**TASK STATEMENT**: The complete listing below should be transcribed precisely.
BEGIN MATERIAL FOR THE TASK
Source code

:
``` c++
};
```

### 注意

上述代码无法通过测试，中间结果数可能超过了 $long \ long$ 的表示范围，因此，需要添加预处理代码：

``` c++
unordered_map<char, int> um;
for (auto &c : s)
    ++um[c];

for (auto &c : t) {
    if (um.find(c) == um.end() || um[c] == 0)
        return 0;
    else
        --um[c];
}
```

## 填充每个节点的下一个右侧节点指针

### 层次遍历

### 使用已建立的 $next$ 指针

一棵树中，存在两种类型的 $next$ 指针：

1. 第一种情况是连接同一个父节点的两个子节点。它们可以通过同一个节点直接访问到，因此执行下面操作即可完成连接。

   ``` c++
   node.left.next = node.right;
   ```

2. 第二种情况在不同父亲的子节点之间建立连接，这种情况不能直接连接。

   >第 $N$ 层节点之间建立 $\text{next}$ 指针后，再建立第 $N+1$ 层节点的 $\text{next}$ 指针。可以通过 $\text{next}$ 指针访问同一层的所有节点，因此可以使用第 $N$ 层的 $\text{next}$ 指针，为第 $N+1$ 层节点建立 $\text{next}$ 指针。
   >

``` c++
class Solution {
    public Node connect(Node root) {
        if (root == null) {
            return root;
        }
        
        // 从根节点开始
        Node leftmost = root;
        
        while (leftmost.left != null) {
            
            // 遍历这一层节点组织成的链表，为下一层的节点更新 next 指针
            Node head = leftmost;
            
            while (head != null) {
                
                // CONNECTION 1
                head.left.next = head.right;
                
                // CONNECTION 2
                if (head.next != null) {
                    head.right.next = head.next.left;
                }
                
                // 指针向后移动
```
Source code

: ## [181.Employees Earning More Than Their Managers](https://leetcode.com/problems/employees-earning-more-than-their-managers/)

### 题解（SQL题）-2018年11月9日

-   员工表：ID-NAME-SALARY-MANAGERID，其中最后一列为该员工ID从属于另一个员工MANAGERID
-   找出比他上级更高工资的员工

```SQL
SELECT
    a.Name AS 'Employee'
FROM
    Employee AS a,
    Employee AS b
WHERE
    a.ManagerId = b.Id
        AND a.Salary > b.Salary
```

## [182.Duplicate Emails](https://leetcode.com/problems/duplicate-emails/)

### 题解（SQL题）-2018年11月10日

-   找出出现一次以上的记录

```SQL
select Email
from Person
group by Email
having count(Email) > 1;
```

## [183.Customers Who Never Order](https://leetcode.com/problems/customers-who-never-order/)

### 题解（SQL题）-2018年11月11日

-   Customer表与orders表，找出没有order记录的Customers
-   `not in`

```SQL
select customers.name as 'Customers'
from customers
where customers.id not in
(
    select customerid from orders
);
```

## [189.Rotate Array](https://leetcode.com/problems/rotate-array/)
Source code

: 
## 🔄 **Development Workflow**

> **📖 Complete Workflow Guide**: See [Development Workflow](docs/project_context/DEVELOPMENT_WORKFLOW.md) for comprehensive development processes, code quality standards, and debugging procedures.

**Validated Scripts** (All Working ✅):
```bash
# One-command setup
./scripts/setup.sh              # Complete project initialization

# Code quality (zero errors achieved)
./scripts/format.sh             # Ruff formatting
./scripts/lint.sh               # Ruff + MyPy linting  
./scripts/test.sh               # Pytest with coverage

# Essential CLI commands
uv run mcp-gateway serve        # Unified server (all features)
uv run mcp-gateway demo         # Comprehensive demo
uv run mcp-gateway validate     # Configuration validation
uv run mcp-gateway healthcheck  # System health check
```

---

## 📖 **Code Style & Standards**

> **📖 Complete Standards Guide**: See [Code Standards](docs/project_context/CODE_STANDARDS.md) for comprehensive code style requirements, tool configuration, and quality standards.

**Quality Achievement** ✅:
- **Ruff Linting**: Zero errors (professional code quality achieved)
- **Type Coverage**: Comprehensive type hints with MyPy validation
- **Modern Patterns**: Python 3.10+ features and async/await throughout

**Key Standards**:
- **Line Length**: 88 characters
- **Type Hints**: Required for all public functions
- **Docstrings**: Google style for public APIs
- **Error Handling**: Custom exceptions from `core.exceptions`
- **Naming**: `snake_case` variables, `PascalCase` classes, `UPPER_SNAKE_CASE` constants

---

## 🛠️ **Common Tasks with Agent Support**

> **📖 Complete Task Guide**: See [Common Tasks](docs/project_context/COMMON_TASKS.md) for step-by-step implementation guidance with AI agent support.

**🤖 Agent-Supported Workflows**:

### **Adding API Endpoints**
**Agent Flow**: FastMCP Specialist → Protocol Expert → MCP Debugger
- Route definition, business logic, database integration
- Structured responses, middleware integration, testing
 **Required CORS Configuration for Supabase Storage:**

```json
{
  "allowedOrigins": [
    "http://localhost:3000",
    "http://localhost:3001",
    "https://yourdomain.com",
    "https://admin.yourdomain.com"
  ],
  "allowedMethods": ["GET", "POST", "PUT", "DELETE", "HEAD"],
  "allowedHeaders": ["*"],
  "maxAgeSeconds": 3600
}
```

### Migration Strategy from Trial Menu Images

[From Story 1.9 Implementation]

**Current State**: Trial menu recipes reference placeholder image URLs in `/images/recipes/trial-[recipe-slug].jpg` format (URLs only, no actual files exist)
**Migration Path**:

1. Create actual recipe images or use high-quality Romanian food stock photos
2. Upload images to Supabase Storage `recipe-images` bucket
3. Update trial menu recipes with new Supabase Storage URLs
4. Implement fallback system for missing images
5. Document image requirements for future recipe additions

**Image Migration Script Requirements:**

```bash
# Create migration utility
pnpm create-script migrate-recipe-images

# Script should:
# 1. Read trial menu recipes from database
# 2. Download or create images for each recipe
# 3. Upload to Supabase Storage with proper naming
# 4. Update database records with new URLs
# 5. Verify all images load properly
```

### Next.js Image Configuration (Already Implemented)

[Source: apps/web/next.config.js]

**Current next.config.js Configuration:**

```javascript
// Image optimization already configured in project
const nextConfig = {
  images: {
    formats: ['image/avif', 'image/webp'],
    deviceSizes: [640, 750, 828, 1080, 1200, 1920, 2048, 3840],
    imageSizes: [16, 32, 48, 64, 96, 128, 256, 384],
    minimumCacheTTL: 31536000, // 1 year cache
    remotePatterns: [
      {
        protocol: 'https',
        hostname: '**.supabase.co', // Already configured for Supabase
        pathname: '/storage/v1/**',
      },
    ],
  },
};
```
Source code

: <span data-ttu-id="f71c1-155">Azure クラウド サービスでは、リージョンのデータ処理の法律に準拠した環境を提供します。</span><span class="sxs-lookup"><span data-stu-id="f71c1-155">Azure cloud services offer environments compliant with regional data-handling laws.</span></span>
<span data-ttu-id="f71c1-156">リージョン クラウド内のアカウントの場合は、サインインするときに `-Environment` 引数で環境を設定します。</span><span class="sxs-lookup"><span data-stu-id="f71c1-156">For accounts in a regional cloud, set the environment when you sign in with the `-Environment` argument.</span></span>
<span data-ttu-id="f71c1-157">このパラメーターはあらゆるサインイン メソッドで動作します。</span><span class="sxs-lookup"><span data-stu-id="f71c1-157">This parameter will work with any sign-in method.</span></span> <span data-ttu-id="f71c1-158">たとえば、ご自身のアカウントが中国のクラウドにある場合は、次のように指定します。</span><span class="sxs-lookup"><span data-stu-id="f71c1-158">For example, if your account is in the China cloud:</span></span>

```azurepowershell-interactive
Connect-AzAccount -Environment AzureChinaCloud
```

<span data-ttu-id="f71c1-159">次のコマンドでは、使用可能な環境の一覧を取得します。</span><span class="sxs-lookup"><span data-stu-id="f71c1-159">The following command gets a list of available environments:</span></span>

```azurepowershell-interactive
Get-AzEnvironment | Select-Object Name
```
END MATERIAL FOR THE TASK
**ANSWER TO THIS PROBLEM**:
Source code

:
``` c++
};
```

### 注意

上述代码无法通过测试，中间结果数可能超过了 $long \ long$ 的表示范围，因此，需要添加预处理代码：

``` c++
unordered_map<char, int> um;
for (auto &c : s)
    ++um[c];

for (auto &c : t) {
    if (um.find(c) == um.end() || um[c] == 0)
        return 0;
    else
        --um[c];
}
```

## 填充每个节点的下一个右侧节点指针

### 层次遍历

### 使用已建立的 $next$ 指针

一棵树中，存在两种类型的 $next$ 指针：

1. 第一种情况是连接同一个父节点的两个子节点。它们可以通过同一个节点直接访问到，因此执行下面操作即可完成连接。

   ``` c++
   node.left.next = node.right;
   ```

2. 第二种情况在不同父亲的子节点之间建立连接，这种情况不能直接连接。

   >第 $N$ 层节点之间建立 $\text{next}$ 指针后，再建立第 $N+1$ 层节点的 $\text{next}$ 指针。可以通过 $\text{next}$ 指针访问同一层的所有节点，因此可以使用第 $N$ 层的 $\text{next}$ 指针，为第 $N+1$ 层节点建立 $\text{next}$ 指针。
   >

``` c++
class Solution {
    public Node connect(Node root) {
        if (root == null) {
            return root;
        }
        
        // 从根节点开始
        Node leftmost = root;
        
        while (leftmost.left != null) {
            
            // 遍历这一层节点组织成的链表，为下一层的节点更新 next 指针
            Node head = leftmost;
            
            while (head != null) {
                
                // CONNECTION 1
                head.left.next = head.right;
                
                // CONNECTION 2
                if (head.next != null) {
                    head.right.next = head.next.left;
                }
                
                // 指针向后移动
```
Source code

: ## [181.Employees Earning More Than Their Managers](https://leetcode.com/problems/employees-earning-more-than-their-managers/)

### 题解（SQL题）-2018年11月9日

-   员工表：ID-NAME-SALARY-MANAGERID，其中最后一列为该员工ID从属于另一个员工MANAGERID
-   找出比他上级更高工资的员工

```SQL
SELECT
    a.Name AS 'Employee'
FROM
    Employee AS a,
    Employee AS b
WHERE
    a.ManagerId = b.Id
        AND a.Salary > b.Salary
```

## [182.Duplicate Emails](https://leetcode.com/problems/duplicate-emails/)

### 题解（SQL题）-2018年11月10日

-   找出出现一次以上的记录

```SQL
select Email
from Person
group by Email
having count(Email) > 1;
```

## [183.Customers Who Never Order](https://leetcode.com/problems/customers-who-never-order/)

### 题解（SQL题）-2018年11月11日

-   Customer表与orders表，找出没有order记录的Customers
-   `not in`

```SQL
select customers.name as 'Customers'
from customers
where customers.id not in
(
    select customerid from orders
);
```

## [189.Rotate Array](https://leetcode.com/problems/rotate-array/)
Source code

: 
## 🔄 **Development Workflow**

> **📖 Complete Workflow Guide**: See [Development Workflow](docs/project_context/DEVELOPMENT_WORKFLOW.md) for comprehensive development processes, code quality standards, and debugging procedures.

**Validated Scripts** (All Working ✅):
```bash
# One-command setup
./scripts/setup.sh              # Complete project initialization

# Code quality (zero errors achieved)
./scripts/format.sh             # Ruff formatting
./scripts/lint.sh               # Ruff + MyPy linting  
./scripts/test.sh               # Pytest with coverage

# Essential CLI commands
uv run mcp-gateway serve        # Unified server (all features)
uv run mcp-gateway demo         # Comprehensive demo
uv run mcp-gateway validate     # Configuration validation
uv run mcp-gateway healthcheck  # System health check
```

---

## 📖 **Code Style & Standards**

> **📖 Complete Standards Guide**: See [Code Standards](docs/project_context/CODE_STANDARDS.md) for comprehensive code style requirements, tool configuration, and quality standards.

**Quality Achievement** ✅:
- **Ruff Linting**: Zero errors (professional code quality achieved)
- **Type Coverage**: Comprehensive type hints with MyPy validation
- **Modern Patterns**: Python 3.10+ features and async/await throughout

**Key Standards**:
- **Line Length**: 88 characters
- **Type Hints**: Required for all public functions
- **Docstrings**: Google style for public APIs
- **Error Handling**: Custom exceptions from `core.exceptions`
- **Naming**: `snake_case` variables, `PascalCase` classes, `UPPER_SNAKE_CASE` constants

---

## 🛠️ **Common Tasks with Agent Support**

> **📖 Complete Task Guide**: See [Common Tasks](docs/project_context/COMMON_TASKS.md) for step-by-step implementation guidance with AI agent support.

**🤖 Agent-Supported Workflows**:

### **Adding API Endpoints**
**Agent Flow**: FastMCP Specialist → Protocol Expert → MCP Debugger
- Route definition, business logic, database integration
- Structured responses, middleware integration, testing
 **Required CORS Configuration for Supabase Storage:**

```json
{
  "allowedOrigins": [
    "http://localhost:3000",
    "http://localhost:3001",
    "https://yourdomain.com",
    "https://admin.yourdomain.com"
  ],
  "allowedMethods": ["GET", "POST", "PUT", "DELETE", "HEAD"],
  "allowedHeaders": ["*"],
  "maxAgeSeconds": 3600
}
```

### Migration Strategy from Trial Menu Images

[From Story 1.9 Implementation]

**Current State**: Trial menu recipes reference placeholder image URLs in `/images/recipes/trial-[recipe-slug].jpg` format (URLs only, no actual files exist)
**Migration Path**:

1. Create actual recipe images or use high-quality Romanian food stock photos
2. Upload images to Supabase Storage `recipe-images` bucket
3. Update trial menu recipes with new Supabase Storage URLs
4. Implement fallback system for missing images
5. Document image requirements for future recipe additions

**Image Migration Script Requirements:**

```bash
# Create migration utility
pnpm create-script migrate-recipe-images

# Script should:
# 1. Read trial menu recipes from database
# 2. Download or create images for each recipe
# 3. Upload to Supabase Storage with proper naming
# 4. Update database records with new URLs
# 5. Verify all images load properly
```

### Next.js Image Configuration (Already Implemented)

[Source: apps/web/next.config.js]

**Current next.config.js Configuration:**

```javascript
// Image optimization already configured in project
const nextConfig = {
  images: {
    formats: ['image/avif', 'image/webp'],
    deviceSizes: [640, 750, 828, 1080, 1200, 1920, 2048, 3840],
    imageSizes: [16, 32, 48, 64, 96, 128, 256, 384],
    minimumCacheTTL: 31536000, // 1 year cache
    remotePatterns: [
      {
        protocol: 'https',
        hostname: '**.supabase.co', // Already configured for Supabase
        pathname: '/storage/v1/**',
      },
    ],
  },
};
```
Source code

: <span data-ttu-id="f71c1-155">Azure クラウド サービスでは、リージョンのデータ処理の法律に準拠した環境を提供します。</span><span class="sxs-lookup"><span data-stu-id="f71c1-155">Azure cloud services offer environments compliant with regional data-handling laws.</span></span>
<span data-ttu-id="f71c1-156">リージョン クラウド内のアカウントの場合は、サインインするときに `-Environment` 引数で環境を設定します。</span><span class="sxs-lookup"><span data-stu-id="f71c1-156">For accounts in a regional cloud, set the environment when you sign in with the `-Environment` argument.</span></span>
<span data-ttu-id="f71c1-157">このパラメーターはあらゆるサインイン メソッドで動作します。</span><span class="sxs-lookup"><span data-stu-id="f71c1-157">This parameter will work with any sign-in method.</span></span> <span data-ttu-id="f71c1-158">たとえば、ご自身のアカウントが中国のクラウドにある場合は、次のように指定します。</span><span class="sxs-lookup"><span data-stu-id="f71c1-158">For example, if your account is in the China cloud:</span></span>

```azurepowershell-interactive
Connect-AzAccount -Environment AzureChinaCloud
```

<span data-ttu-id="f71c1-159">次のコマンドでは、使用可能な環境の一覧を取得します。</span><span class="sxs-lookup"><span data-stu-id="f71c1-159">The following command gets a list of available environments:</span></span>

```azurepowershell-interactive
Get-AzEnvironment | Select-Object Name
```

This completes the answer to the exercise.